→ **Questions to answer**:
[1] Transcribe the passage of the forum thread on temperature data starting at "C stands for" and ending at "4 (T^4)or (T*T*T*T)".
[2] Restate all the rows that follow the temperature data thread word for word, omitting the pictures from your answer.

→ **Text segment**:
'''

Kip ==> This following part of my comment was about data collection in the real world:
I was trying to show how the “fudge” is achieved in the collection of raw data and how circular it is to then use gridded model outputs to estimate the sampling errors of that very methodology! 😉
SWB ==> Read my comment to Geoff on auto weather station data. Data is rounded to near whole degree F, then converted to near tenth degree C…as it is being collected, even though the auto weather unit has a resolution of 0.1 degree F.
For your readers not familiar with physics. Gavin Schmidt says “…The climatology for 1981-2010 is 287.4+/-0.5K, and the anomaly for 2016 is (from GISTEMP w.r.t. that baseline) 0.56+/-0.05ºC.”
C stands for Celsius or Centigrade. One degree C is also one degree Kelvin (K). Except zero degrees C = 273.16 degrees K. (In theory no temperature can be less than zero degrees Kelvin, absolute zero.)
Why this is important for climate is that the equation used describes the Stephan-Bolzmann Law where temperature (T) is expressed in degrees Kelvin, in fact T to the power of 4 (T^4)or (T*T*T*T)
https://en.wikipedia.org/wiki/Stefan–Boltzmann_law
You can argue that the error can be fixed by using 14.2 degrees Celsius. (287.4 minus 273.2) in the equation. This is because all the temperatures an be converted by adding 273.2 to the temperature measurements.

'''

→ **Given data**:
'''

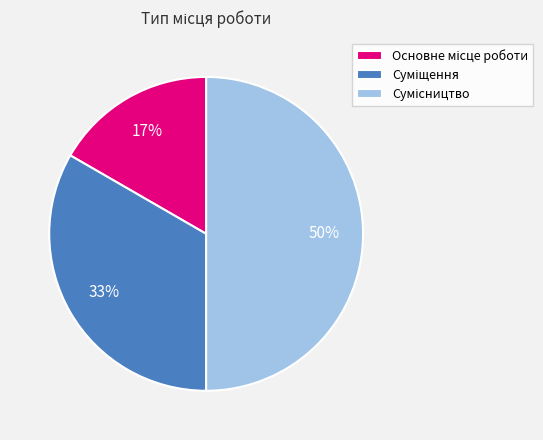

To the nearest percent, what is the average slice percentage?

33%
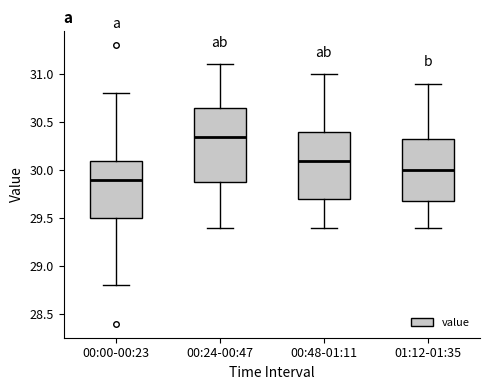

Reading left to right, read every box against the y-axis: the position of its median line, the range the box covers, and the ends of its whiskers. The values are not printed on the chart, so give them approximately, as read against the axis.

00:00-00:23: median 29.90, box 29.50 to 30.10, whiskers 28.80 to 30.80
00:24-00:47: median 30.35, box 29.90 to 30.65, whiskers 29.40 to 31.10
00:48-01:11: median 30.10, box 29.70 to 30.40, whiskers 29.40 to 31.00
01:12-01:35: median 30.00, box 29.70 to 30.35, whiskers 29.40 to 30.90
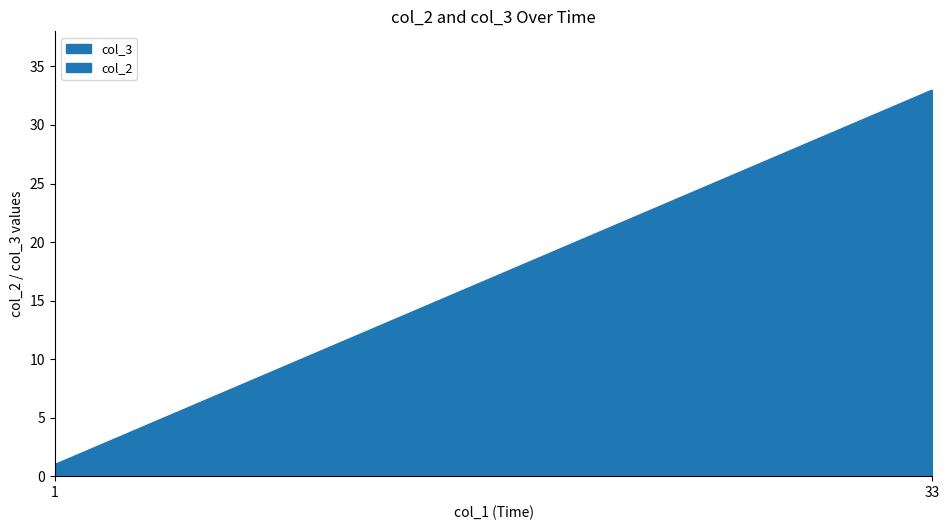

How many lines are shown in the chart?

2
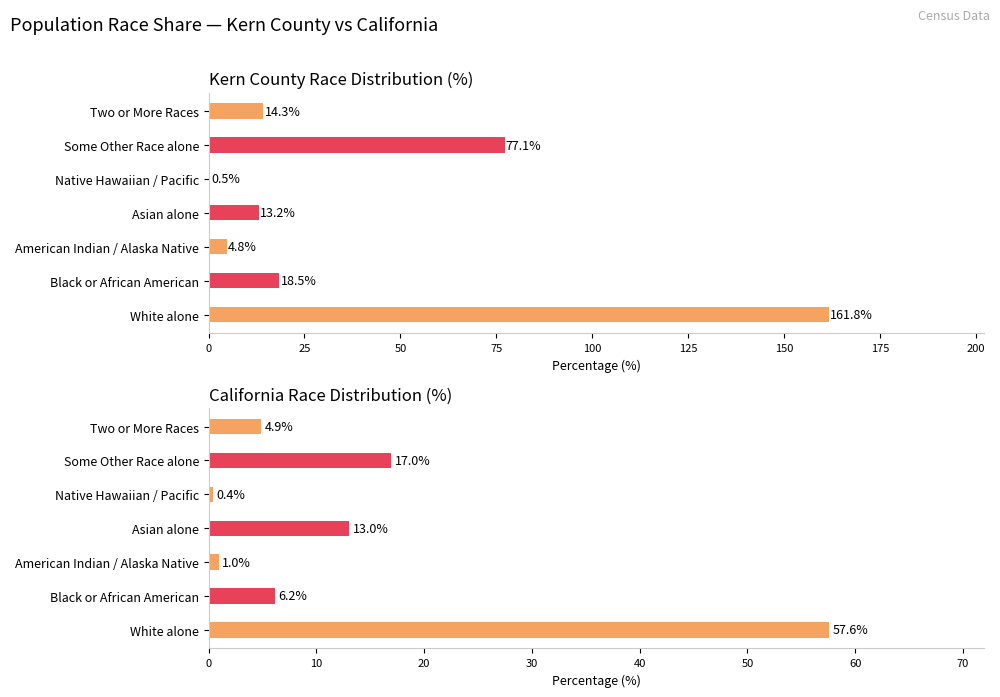

Reading left to right, transcribe all the data shown in this chart.

Kern County Race Distribution (%): 161.8	18.5	4.8	13.2	0.5	77.1	14.3
California Race Distribution (%): 57.6	6.2	1.0	13.0	0.4	17.0	4.9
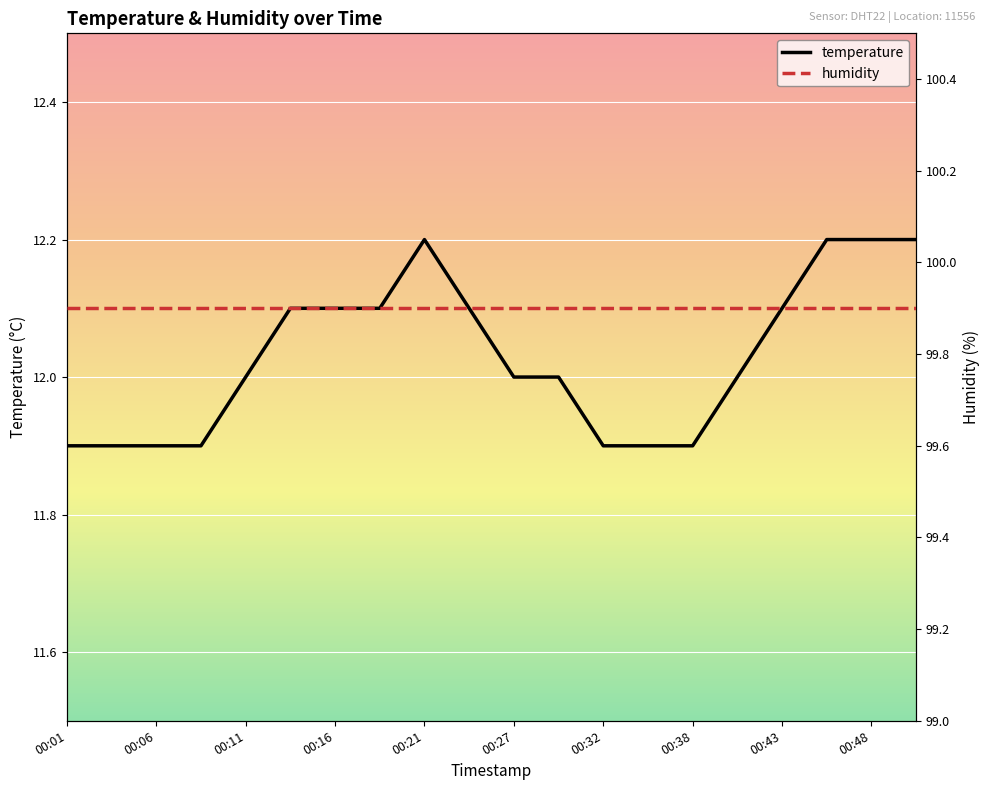

What is the total value across all series at 17?

112.1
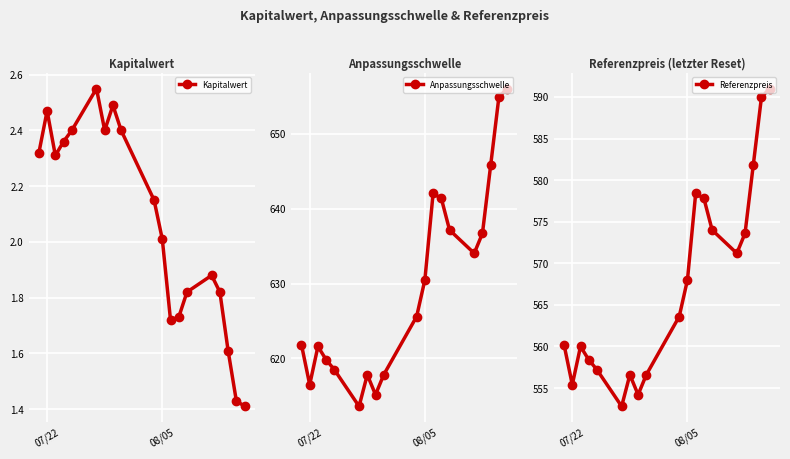

What is the minimum value for Anpassungsschwelle?

613.6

'''

→ **Per-task outputs**:
[1]
C stands for Celsius or Centigrade. One degree C is also one degree Kelvin (K). Except zero degrees C = 273.16 degrees K. (In theory no temperature can be less than zero degrees Kelvin, absolute zero.)
Why this is important for climate is that the equation used describes the Stephan-Bolzmann Law where temperature (T) is expressed in degrees Kelvin, in fact T to the power of 4 (T^4)or (T*T*T*T)

[2]
To the nearest percent, what is the average slice percentage?

33%

Reading left to right, read every box against the y-axis: the position of its median line, the range the box covers, and the ends of its whiskers. The values are not printed on the chart, so give them approximately, as read against the axis.

00:00-00:23: median 29.90, box 29.50 to 30.10, whiskers 28.80 to 30.80
00:24-00:47: median 30.35, box 29.90 to 30.65, whiskers 29.40 to 31.10
00:48-01:11: median 30.10, box 29.70 to 30.40, whiskers 29.40 to 31.00
01:12-01:35: median 30.00, box 29.70 to 30.35, whiskers 29.40 to 30.90

How many lines are shown in the chart?

2

Reading left to right, transcribe all the data shown in this chart.

Kern County Race Distribution (%): 161.8	18.5	4.8	13.2	0.5	77.1	14.3
California Race Distribution (%): 57.6	6.2	1.0	13.0	0.4	17.0	4.9

What is the total value across all series at 17?

112.1

What is the minimum value for Anpassungsschwelle?

613.6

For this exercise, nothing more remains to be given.